§ Vorliegender Text
# # #
Wörle: Der Frauenkörper hat natürlich andere Voraussetzungen als der eines Mannes. Das ist ja im Tennis oder in vielen anderen Sportarten das Gleiche. Ein Beispiel: spielen wir gegen eine gute, männliche B-Jugend, dann sind die Jungs in der Regel allesamt schneller als unsere Spielerinnen. Diesen körperlich Nachteil müssen wir dann versuchen mit technisch-taktischen Mitteln wettzumachen. Logischerweise kann die reine körperliche Schnelligkeit im Frauenfußball niemals mit den Männern mithalten. Deshalb sollte man nie Frauenfußball mit Männerfußball vergleichen, sondern bitte die Entwicklung in den letzten 5-10 Jahren für sich betrachten. Dann wird man einen ganz erstaunlichen Fortschritt erkennen können.

SPOX: Wie viel Potenzial ist in diesem Bereich dann noch vorhanden?

Wörle: Das Athletik-Training nimmt bei uns viel Zeit in Anspruch. Wir sehen dort immer noch Potential zur Leistungssteigerung und besseren Verletzungsprophylaxe. Wir betreiben intensiv Core- und Functionaltraining.
# # #
§ Bereitgestelltes Material

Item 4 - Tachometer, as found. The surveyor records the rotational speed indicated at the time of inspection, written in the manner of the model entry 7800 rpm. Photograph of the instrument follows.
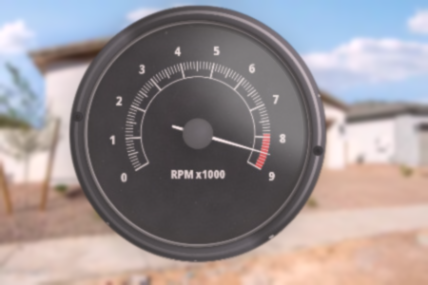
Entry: 8500 rpm
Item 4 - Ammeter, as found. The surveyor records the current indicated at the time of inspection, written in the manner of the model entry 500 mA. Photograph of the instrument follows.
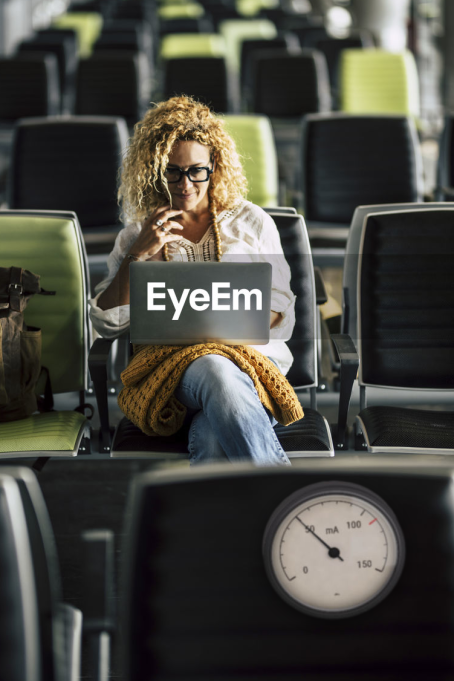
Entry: 50 mA
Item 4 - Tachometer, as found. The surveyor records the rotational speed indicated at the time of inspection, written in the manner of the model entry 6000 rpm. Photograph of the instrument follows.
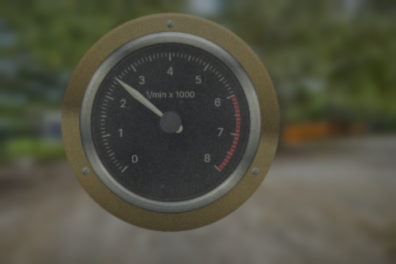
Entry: 2500 rpm
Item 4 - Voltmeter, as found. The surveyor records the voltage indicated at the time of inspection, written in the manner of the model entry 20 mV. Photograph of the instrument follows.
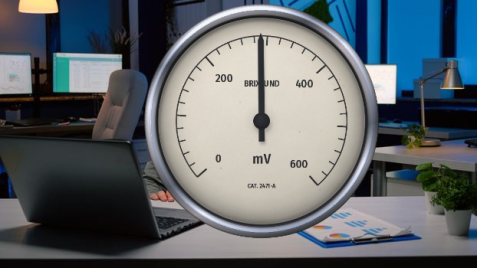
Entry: 290 mV
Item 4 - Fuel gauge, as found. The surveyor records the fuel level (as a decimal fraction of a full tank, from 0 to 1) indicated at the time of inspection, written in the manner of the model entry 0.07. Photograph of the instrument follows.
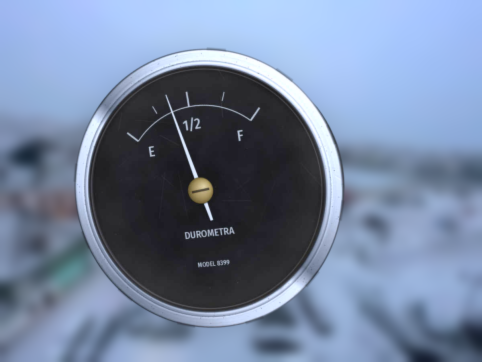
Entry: 0.375
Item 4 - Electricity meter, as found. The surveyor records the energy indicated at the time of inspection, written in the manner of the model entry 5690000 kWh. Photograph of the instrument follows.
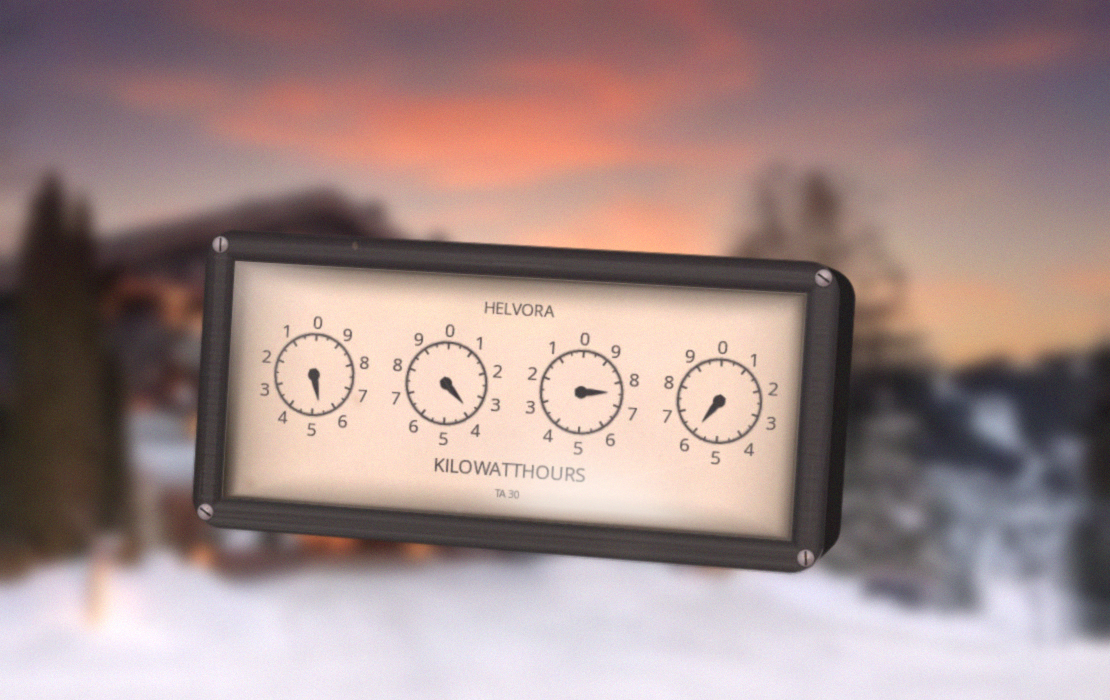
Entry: 5376 kWh
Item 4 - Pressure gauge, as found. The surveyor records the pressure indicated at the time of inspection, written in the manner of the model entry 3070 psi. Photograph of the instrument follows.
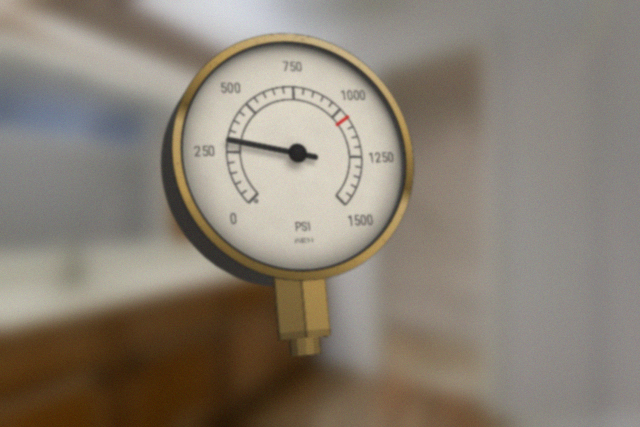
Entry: 300 psi
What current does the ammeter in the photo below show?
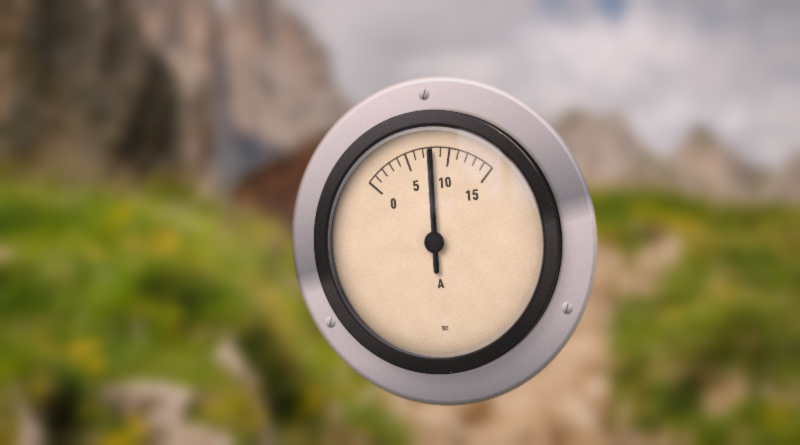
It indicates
# # #
§ Deine Aufgaben
1. Zähle alle Trainingsformen auf, die im Interview zum Frauenfußball vorkommen.
2. Gib aus dem Interview zum Frauenfußball den Abschnitt von „Wörle: Der Frauenkörper“ bis „Fortschritt erkennen können.“ wortgetreu wieder.
3. Führe das Interview zum Frauenfußball nach seinem letzten Satz weiter.
Die Auflistung ist eigenständiges Material und gehört nicht zum Interview zum Frauenfußball.

§ Lösungen
1. Athletik-Training, Core-Training, Functionaltraining

2.
Wörle: Der Frauenkörper hat natürlich andere Voraussetzungen als der eines Mannes. Das ist ja im Tennis oder in vielen anderen Sportarten das Gleiche. Ein Beispiel: spielen wir gegen eine gute, männliche B-Jugend, dann sind die Jungs in der Regel allesamt schneller als unsere Spielerinnen. Diesen körperlich Nachteil müssen wir dann versuchen mit technisch-taktischen Mitteln wettzumachen. Logischerweise kann die reine körperliche Schnelligkeit im Frauenfußball niemals mit den Männern mithalten. Deshalb sollte man nie Frauenfußball mit Männerfußball vergleichen, sondern bitte die Entwicklung in den letzten 5-10 Jahren für sich betrachten. Dann wird man einen ganz erstaunlichen Fortschritt erkennen können.

3.
SPOX: Wenden wir uns der Taktik zu. Hier dürften die Unterschiede doch am geringsten sein, oder?

Wörle: Ich denke die Unterschiede sind nicht so groß. Die Intensität ist eine andere und natürlich muss man die Dinge ständig wiederholen, egal ob Individual-, Gruppen- oder Mannschaftstaktik, besonders wenn man taktisch flexibel sein will. Wir arbeiten intensiv in diesem Bereich.

SPOX: Lernen Frauen in diesem Bereich schnell dazu?

Wörle: Ja, die Mädels sind da sehr aufnahmebereit. Die Mädels wollen die Dinge aber verstehen, dann können sie sie auch leichter umsetzen. Dadurch, dass sie mehr nachfragen, entsteht eine Kommunikation, die einen auch als Trainer weiterbringt, weil man sehr sauber erklären muss und sich dabei auch immer wieder selbst hinterfragt.

SPOX: Zur Taktik gehört auch die Vorbereitung auf den nächsten Gegner. Im Herrenbereich stehen unzählige Daten und Hilfsmittel zur Verfügung. Wie weit sind Sie dort schon?

Wörle: Wir haben in diesem Sinne kein eigens Scouting-System, aber man kann sich als Bundesliga-Klub die Möglichkeit erkaufen, per Scouting-Feed jedes Spiel herunterzuladen. Wir sehen uns stets Spiele des nächsten Gegners an und bereiten eine entsprechende Video-Analyse vor.

SPOX: Auf dem Platz wirkt das Geschehene oft weniger inszeniert als im Herrenfußball. Kann man Frauen das Gewinnen um jeden Preis nicht vermitteln?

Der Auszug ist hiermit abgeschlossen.